Comment se déplacer dans une toilette sans se fatiguer

Mis à jour : 26 sept. 2018

Prendre le bus des bécosses (scusez-la)




Tous les moyens de transport ne s’équivalent pas : certains sont rapides mais chers, d’autres lents et abordables. Dans Oss d’Audrée Wilhelmy, oubliez l’avion, la voiture ou, pire, la motocyclette : les déplacements se font à l’aide de toilettes, c’est-à-dire des petites maisons individuelles transformées, qui voguent au large du monde.

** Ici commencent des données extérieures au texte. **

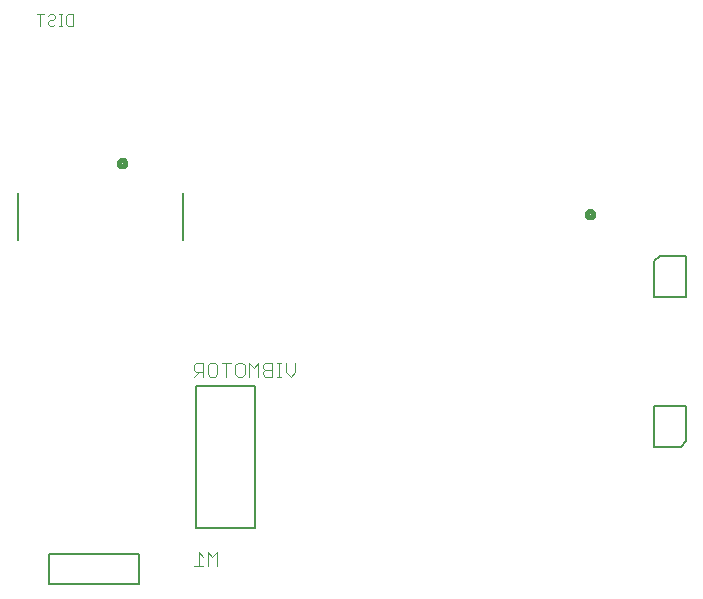
<source format=gbo>
G75*
%MOIN*%
%OFA0B0*%
%FSLAX24Y24*%
%IPPOS*%
%LPD*%
%AMOC8*
5,1,8,0,0,1.08239X$1,22.5*
%
%ADD10C,0.0160*%
%ADD11C,0.0030*%
%ADD12C,0.0050*%
%ADD13C,0.0040*%
D10*
X017424Y020555D02*
X017426Y020575D01*
X017432Y020594D01*
X017441Y020612D01*
X017453Y020628D01*
X017469Y020641D01*
X017486Y020651D01*
X017505Y020658D01*
X017525Y020661D01*
X017545Y020660D01*
X017565Y020655D01*
X017583Y020647D01*
X017599Y020635D01*
X017613Y020621D01*
X017624Y020604D01*
X017632Y020585D01*
X017636Y020565D01*
X017636Y020545D01*
X017632Y020525D01*
X017624Y020506D01*
X017613Y020489D01*
X017599Y020475D01*
X017583Y020463D01*
X017565Y020455D01*
X017545Y020450D01*
X017525Y020449D01*
X017505Y020452D01*
X017486Y020459D01*
X017469Y020469D01*
X017453Y020482D01*
X017441Y020498D01*
X017432Y020516D01*
X017426Y020535D01*
X017424Y020555D01*
X033027Y018855D02*
X033029Y018875D01*
X033035Y018894D01*
X033044Y018912D01*
X033057Y018928D01*
X033073Y018941D01*
X033091Y018950D01*
X033110Y018956D01*
X033130Y018958D01*
X033150Y018956D01*
X033169Y018950D01*
X033187Y018941D01*
X033203Y018928D01*
X033216Y018912D01*
X033225Y018894D01*
X033231Y018875D01*
X033233Y018855D01*
X033231Y018835D01*
X033225Y018816D01*
X033216Y018798D01*
X033203Y018782D01*
X033187Y018769D01*
X033169Y018760D01*
X033150Y018754D01*
X033130Y018752D01*
X033110Y018754D01*
X033091Y018760D01*
X033073Y018769D01*
X033057Y018782D01*
X033044Y018798D01*
X033035Y018816D01*
X033029Y018835D01*
X033027Y018855D01*
D11*
X015915Y025145D02*
X015729Y025145D01*
X015668Y025207D01*
X015668Y025454D01*
X015729Y025515D01*
X015915Y025515D01*
X015915Y025145D01*
X015546Y025145D02*
X015423Y025145D01*
X015485Y025145D02*
X015485Y025515D01*
X015546Y025515D02*
X015423Y025515D01*
X015301Y025454D02*
X015301Y025392D01*
X015239Y025330D01*
X015116Y025330D01*
X015054Y025268D01*
X015054Y025207D01*
X015116Y025145D01*
X015239Y025145D01*
X015301Y025207D01*
X015301Y025454D02*
X015239Y025515D01*
X015116Y025515D01*
X015054Y025454D01*
X014932Y025515D02*
X014686Y025515D01*
X014809Y025515D02*
X014809Y025145D01*
D12*
X015105Y006530D02*
X018105Y006530D01*
X018105Y007530D01*
X015105Y007530D01*
X015105Y006530D01*
X019995Y008405D02*
X021964Y008405D01*
X021964Y013129D01*
X019995Y013129D01*
X019995Y008405D01*
X019561Y017993D02*
X019561Y019567D01*
X014049Y019567D02*
X014049Y017993D01*
X035273Y017280D02*
X035273Y016111D01*
X036336Y016111D01*
X036336Y017449D01*
X035455Y017449D01*
X035273Y017280D01*
X035273Y012449D02*
X035273Y011111D01*
X036155Y011111D01*
X036336Y011280D01*
X036336Y012449D01*
X035273Y012449D01*
D13*
X023308Y013590D02*
X023155Y013437D01*
X023001Y013590D01*
X023001Y013897D01*
X022848Y013897D02*
X022694Y013897D01*
X022771Y013897D02*
X022771Y013437D01*
X022848Y013437D02*
X022694Y013437D01*
X022541Y013437D02*
X022311Y013437D01*
X022234Y013514D01*
X022234Y013590D01*
X022311Y013667D01*
X022541Y013667D01*
X022541Y013437D02*
X022541Y013897D01*
X022311Y013897D01*
X022234Y013820D01*
X022234Y013744D01*
X022311Y013667D01*
X022080Y013437D02*
X022080Y013897D01*
X021927Y013744D01*
X021774Y013897D01*
X021774Y013437D01*
X021620Y013514D02*
X021543Y013437D01*
X021390Y013437D01*
X021313Y013514D01*
X021313Y013820D01*
X021390Y013897D01*
X021543Y013897D01*
X021620Y013820D01*
X021620Y013514D01*
X021160Y013897D02*
X020853Y013897D01*
X021006Y013897D02*
X021006Y013437D01*
X020699Y013514D02*
X020699Y013820D01*
X020623Y013897D01*
X020469Y013897D01*
X020392Y013820D01*
X020392Y013514D01*
X020469Y013437D01*
X020623Y013437D01*
X020699Y013514D01*
X020239Y013590D02*
X020009Y013590D01*
X019932Y013667D01*
X019932Y013820D01*
X020009Y013897D01*
X020239Y013897D01*
X020239Y013437D01*
X020085Y013590D02*
X019932Y013437D01*
X023308Y013590D02*
X023308Y013897D01*
X020699Y007598D02*
X020546Y007445D01*
X020392Y007598D01*
X020392Y007138D01*
X020239Y007138D02*
X019932Y007138D01*
X020085Y007138D02*
X020085Y007598D01*
X020239Y007445D01*
X020699Y007598D02*
X020699Y007138D01*
M02*

</source>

Voici comment est décrit ce moyen de locomotion pour le moins inusité, qui se situe, pour parler comme les architectes, entre la fonction esthétique (une création originale) et l'aspect purement utilitaire (une toilette) :


« C’est quelqu’un du village de Frimas — tu sais, dans le Nord — qui construit des maisons pas plus larges qu’un homme. On raconte qu’il en fabrique une pour chaque silhouette rencontrée, la peint en bleu, puis taille une drôle de fenêtre dans une forme qui fait penser à celui pour qui la cabane est construite. Comme il ne savait plus trop quoi en faire, il s’est mis à transformer ces cabanes en bécosses et à les louer. Apparemment que le bonhomme, il continue toujours d’en fabriquer. Les chantiers, les promoteurs, les cirques ambulants, tous n’utilisent que ces toilettes-là. Il y avait avant un réseau de bohémiens qui en avait fait une espèce d’entreprise de déplacement. On payait quelques sous, on s’installait dans sa bécosse et on atteignait l’endroit de son choix pour presque rien. Suffisait d’être patient. »

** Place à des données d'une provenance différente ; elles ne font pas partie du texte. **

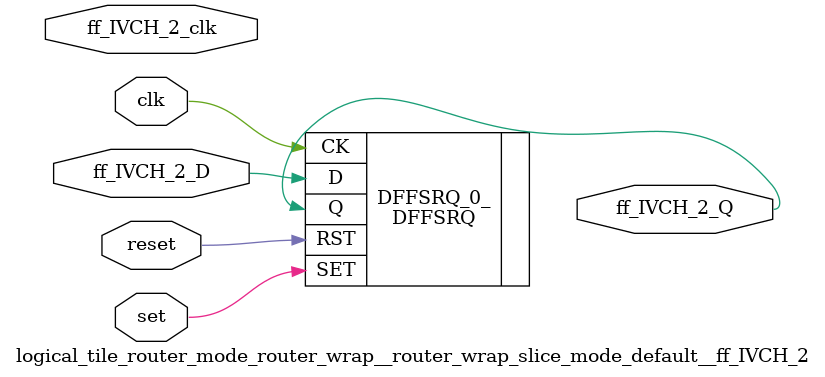
<source format=v>
`default_nettype none

module logical_tile_router_mode_router_wrap__router_wrap_slice_mode_default__ff_IVCH_2(set,
                                                                                       reset,
                                                                                       clk,
                                                                                       ff_IVCH_2_D,
                                                                                       ff_IVCH_2_Q,
                                                                                       ff_IVCH_2_clk);
//----- GLOBAL PORTS -----
input [0:0] set;
//----- GLOBAL PORTS -----
input [0:0] reset;
//----- GLOBAL PORTS -----
input [0:0] clk;
//----- INPUT PORTS -----
input [0:0] ff_IVCH_2_D;
//----- OUTPUT PORTS -----
output [0:0] ff_IVCH_2_Q;
//----- CLOCK PORTS -----
input [0:0] ff_IVCH_2_clk;

//----- BEGIN wire-connection ports -----
wire [0:0] ff_IVCH_2_D;
wire [0:0] ff_IVCH_2_Q;
wire [0:0] ff_IVCH_2_clk;
//----- END wire-connection ports -----


//----- BEGIN Registered ports -----
//----- END Registered ports -----



// ----- BEGIN Local short connections -----
// ----- END Local short connections -----
// ----- BEGIN Local output short connections -----
// ----- END Local output short connections -----

	DFFSRQ DFFSRQ_0_ (
		.SET(set),
		.RST(reset),
		.CK(clk),
		.D(ff_IVCH_2_D),
		.Q(ff_IVCH_2_Q));

endmodule
// ----- END Verilog module for logical_tile_router_mode_router_wrap__router_wrap_slice_mode_default__ff_IVCH_2 -----

//----- Default net type -----
`default_nettype wire




</source>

Presque gratuite, mais fortement odorante, cette façon de se déplacer n’a assurément pas le chic de la première classe, mais l’avantage, en quelque sorte, de l’intimité.


Cabane (à oiseau) La Bécosse, Bélanger & Martin(s).

Il est intéressant de constater que la micro-maison se dégrade en bécosse une fois l’euphorie de la création passée. La fonction qui lui est associée se modifie au gré du temps, malgré un espace qui, à l’inverse, reste le même. Les toilettes fabriquées sur mesure sont par ailleurs uniques, en cela qu’elles ont chacune une fenêtre sculptée dans la forme d’une personne différente, des inconnus rencontrés au gré du hasard. Ainsi, on ne voyage jamais tout à fait seul, mais accompagné d’une silhouette errante, qui veille sur le bon déroulement des choses.


SOURCE : Audrée Wilhelmy, Oss, Montréal, Leméac, 2011, p. 54.